WHAT IS NEEDED:
Update the material starting at the line that contains "Find all instances of left" and ending at the end of the material, replacing "Return as JSON" with "Output JSON" and changing nothing else. Leave the pictures out of your answer.

--- Start of RECORDED DATA ---

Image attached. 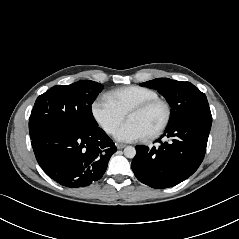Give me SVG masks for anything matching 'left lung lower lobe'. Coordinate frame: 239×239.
<instances>
[{
  "label": "left lung lower lobe",
  "mask_w": 239,
  "mask_h": 239,
  "mask_svg": "<svg viewBox=\"0 0 239 239\" xmlns=\"http://www.w3.org/2000/svg\"><path fill=\"white\" fill-rule=\"evenodd\" d=\"M212 117H190L167 126L170 140L159 148L136 146L132 170L139 181L156 189L168 188L190 177L200 166L207 146Z\"/></svg>",
  "instance_id": "obj_1"
}]
</instances>
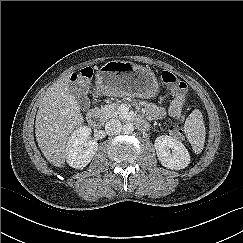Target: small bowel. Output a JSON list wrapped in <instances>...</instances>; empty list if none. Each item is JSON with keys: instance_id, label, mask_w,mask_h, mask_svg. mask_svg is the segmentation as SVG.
<instances>
[{"instance_id": "obj_1", "label": "small bowel", "mask_w": 243, "mask_h": 243, "mask_svg": "<svg viewBox=\"0 0 243 243\" xmlns=\"http://www.w3.org/2000/svg\"><path fill=\"white\" fill-rule=\"evenodd\" d=\"M185 98L186 96L184 95L183 101H181V99L178 96H175L172 99L168 108V114L172 118L177 119L179 118V116L182 115V108L185 103ZM146 114L151 119H159L165 116V111L160 107L150 105L146 108Z\"/></svg>"}]
</instances>
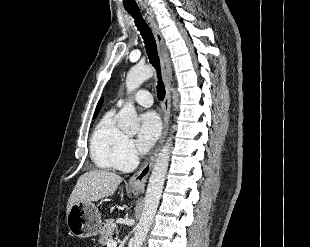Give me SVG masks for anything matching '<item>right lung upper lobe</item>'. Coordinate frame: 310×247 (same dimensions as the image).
<instances>
[{
    "instance_id": "cb5924a9",
    "label": "right lung upper lobe",
    "mask_w": 310,
    "mask_h": 247,
    "mask_svg": "<svg viewBox=\"0 0 310 247\" xmlns=\"http://www.w3.org/2000/svg\"><path fill=\"white\" fill-rule=\"evenodd\" d=\"M102 101H103V98H101L100 101L98 102V105L96 107V111H95V115L94 116H96V114L99 112V109H100V107L102 105Z\"/></svg>"
}]
</instances>
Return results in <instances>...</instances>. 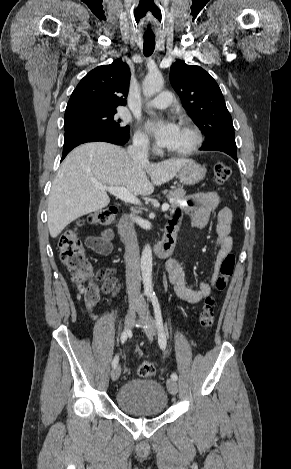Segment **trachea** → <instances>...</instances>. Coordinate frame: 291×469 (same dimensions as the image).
I'll return each instance as SVG.
<instances>
[{
	"label": "trachea",
	"instance_id": "obj_1",
	"mask_svg": "<svg viewBox=\"0 0 291 469\" xmlns=\"http://www.w3.org/2000/svg\"><path fill=\"white\" fill-rule=\"evenodd\" d=\"M155 49V38L154 37H144V43H143V53L146 57H149L152 55L153 51Z\"/></svg>",
	"mask_w": 291,
	"mask_h": 469
}]
</instances>
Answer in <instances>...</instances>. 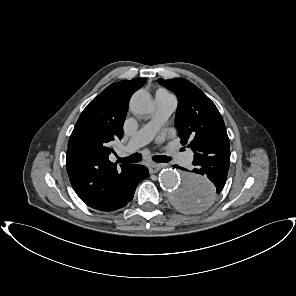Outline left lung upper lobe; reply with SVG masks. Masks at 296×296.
I'll return each instance as SVG.
<instances>
[{"label":"left lung upper lobe","instance_id":"1","mask_svg":"<svg viewBox=\"0 0 296 296\" xmlns=\"http://www.w3.org/2000/svg\"><path fill=\"white\" fill-rule=\"evenodd\" d=\"M158 82L178 98L175 122L181 144H188L194 159L230 154L226 127L215 104L186 79H158Z\"/></svg>","mask_w":296,"mask_h":296}]
</instances>
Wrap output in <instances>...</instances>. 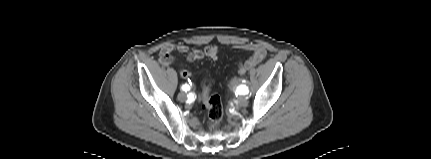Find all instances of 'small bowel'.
I'll return each instance as SVG.
<instances>
[{"instance_id": "1", "label": "small bowel", "mask_w": 431, "mask_h": 159, "mask_svg": "<svg viewBox=\"0 0 431 159\" xmlns=\"http://www.w3.org/2000/svg\"><path fill=\"white\" fill-rule=\"evenodd\" d=\"M236 49L240 50H246L253 52V55L244 63H242V66L244 67L246 71L250 70L251 68L258 65L260 62H262L266 57V49L260 45L255 43H244L240 45L235 46ZM179 52V53H187L189 51V48L184 43H177V44H166L162 47L159 53V62L163 66H170L174 63V57L172 56V52ZM219 49L217 46L209 45L204 48V50H193L188 53L187 60L188 62H194L196 60H200L203 57H209L213 60L218 58Z\"/></svg>"}]
</instances>
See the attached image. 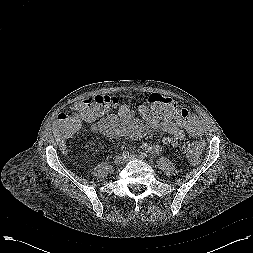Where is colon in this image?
Here are the masks:
<instances>
[{"mask_svg": "<svg viewBox=\"0 0 253 253\" xmlns=\"http://www.w3.org/2000/svg\"><path fill=\"white\" fill-rule=\"evenodd\" d=\"M119 103V98L113 95H96L76 102L67 112L58 116L59 129L65 136H71L78 131L83 121H92ZM148 103V117L176 119L191 133H199L200 122L197 116L188 109L181 108L174 99L153 93L149 96ZM203 145L201 140L184 144V152L190 162H198Z\"/></svg>", "mask_w": 253, "mask_h": 253, "instance_id": "colon-1", "label": "colon"}]
</instances>
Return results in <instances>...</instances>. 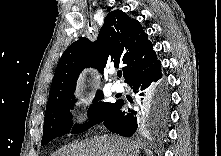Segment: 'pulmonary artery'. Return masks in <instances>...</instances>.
Returning a JSON list of instances; mask_svg holds the SVG:
<instances>
[{
    "instance_id": "obj_1",
    "label": "pulmonary artery",
    "mask_w": 221,
    "mask_h": 156,
    "mask_svg": "<svg viewBox=\"0 0 221 156\" xmlns=\"http://www.w3.org/2000/svg\"><path fill=\"white\" fill-rule=\"evenodd\" d=\"M112 89H113V91H116V92H122L124 88H123V85L121 83L115 82L112 85Z\"/></svg>"
}]
</instances>
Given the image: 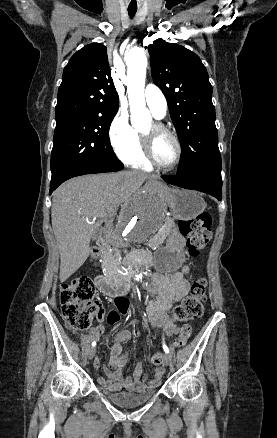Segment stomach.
Masks as SVG:
<instances>
[{"label": "stomach", "mask_w": 277, "mask_h": 438, "mask_svg": "<svg viewBox=\"0 0 277 438\" xmlns=\"http://www.w3.org/2000/svg\"><path fill=\"white\" fill-rule=\"evenodd\" d=\"M171 213L176 220H192L200 215L206 203L196 192L186 189H163ZM185 238L177 231H172L166 246L155 253V267L162 272H173L179 269L184 260Z\"/></svg>", "instance_id": "obj_1"}]
</instances>
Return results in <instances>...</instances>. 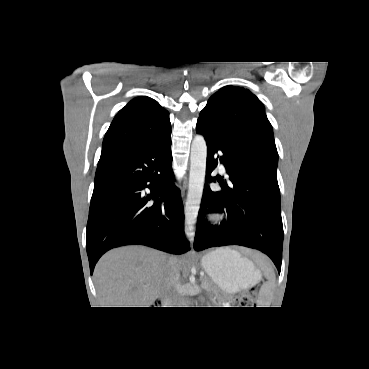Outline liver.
<instances>
[{
    "label": "liver",
    "instance_id": "1",
    "mask_svg": "<svg viewBox=\"0 0 369 369\" xmlns=\"http://www.w3.org/2000/svg\"><path fill=\"white\" fill-rule=\"evenodd\" d=\"M169 261L182 269L183 262L176 256L142 246L107 252L94 270L102 307H150L162 292Z\"/></svg>",
    "mask_w": 369,
    "mask_h": 369
}]
</instances>
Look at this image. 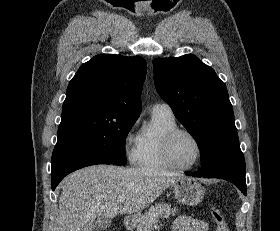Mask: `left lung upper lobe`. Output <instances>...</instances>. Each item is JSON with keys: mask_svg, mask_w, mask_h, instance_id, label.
Segmentation results:
<instances>
[{"mask_svg": "<svg viewBox=\"0 0 280 231\" xmlns=\"http://www.w3.org/2000/svg\"><path fill=\"white\" fill-rule=\"evenodd\" d=\"M153 64L157 92L197 142L202 167L240 149L226 85L211 67L191 54Z\"/></svg>", "mask_w": 280, "mask_h": 231, "instance_id": "left-lung-upper-lobe-1", "label": "left lung upper lobe"}]
</instances>
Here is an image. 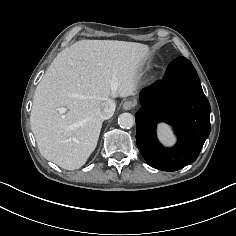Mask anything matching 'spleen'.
Wrapping results in <instances>:
<instances>
[{"label": "spleen", "mask_w": 236, "mask_h": 236, "mask_svg": "<svg viewBox=\"0 0 236 236\" xmlns=\"http://www.w3.org/2000/svg\"><path fill=\"white\" fill-rule=\"evenodd\" d=\"M158 136L162 143L165 145H172L175 142V136L169 125L161 123L158 126Z\"/></svg>", "instance_id": "3e777b00"}]
</instances>
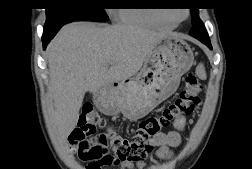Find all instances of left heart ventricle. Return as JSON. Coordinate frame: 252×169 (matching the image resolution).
<instances>
[{"label":"left heart ventricle","mask_w":252,"mask_h":169,"mask_svg":"<svg viewBox=\"0 0 252 169\" xmlns=\"http://www.w3.org/2000/svg\"><path fill=\"white\" fill-rule=\"evenodd\" d=\"M172 16L176 19H182L185 17V10L184 9L175 10L172 12Z\"/></svg>","instance_id":"obj_1"}]
</instances>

--- End of RECORDED DATA ---

ANSWER TO THIS EXERCISE:
Find all instances of left heart ventricle. Output JSON. Coordinate frame: 252×169 (matching the image resolution).
<instances>
[{"label":"left heart ventricle","mask_w":252,"mask_h":169,"mask_svg":"<svg viewBox=\"0 0 252 169\" xmlns=\"http://www.w3.org/2000/svg\"><path fill=\"white\" fill-rule=\"evenodd\" d=\"M172 16L176 19H182L185 17V10L184 9L175 10L172 12Z\"/></svg>","instance_id":"obj_1"}]
</instances>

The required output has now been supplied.